25. The method of claim 1, wherein the antigen-binding affinity is determined in the presence of an aqueous solvent containing salt.

26. The method of claim 25, wherein the solvent comprises physiological concentrations of salt.

27. An antibody, or antigen-binding fragment thereof, produced by the method of any one of claims 1, 3 or 13.

28. An antibody, or antigen-binding fragment thereof, affinity matured according to the method of any one of claims 1, 3 or 13.

29. A plurality of antibodies, or antigen-binding fragments thereof, produced by the method of any one of claims 1, 3 or 13.

30. A nucleic acid encoding the antibody, or antigen-binding fragment thereof, of claim 27.

31. A host cell encoding the nucleic acid of claim 30.
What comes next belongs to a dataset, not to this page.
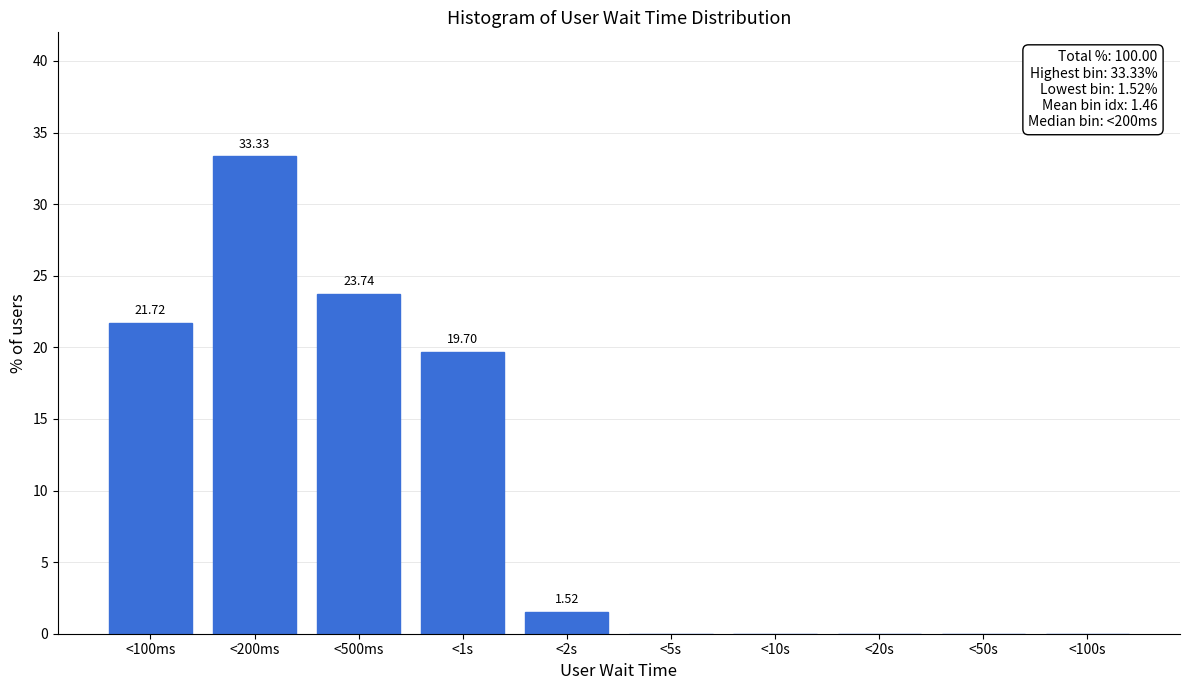

What is the change in value from <1s to <2s?

-18.2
32. An antibody, or binding fragment thereof, produced by culturing the host cell of claim 31 under conditions such that antibody, or binding fragment thereof, is expressed.

33. A pharmaceutical composition comprising the antibody, or antigen-binding fragment thereof, of claim 27.

34. A method for treating or preventing a human disorder or disease comprising, administering a therapeutically-effective amount of the pharmaceutical composition of claim 33, such that therapy or prevention of the human disease or disorder is achieved.

35. The method of any one of claims 1, 3 or 13, wherein one or more steps is computer- assisted.

36. A medium suitable for use in an electronic device having instructions for carrying out one or more steps of the method of any one of claims 1, 3 or 13.

37. A device for carrying out one or more steps of the method of any one of claims 1, 3 or 13.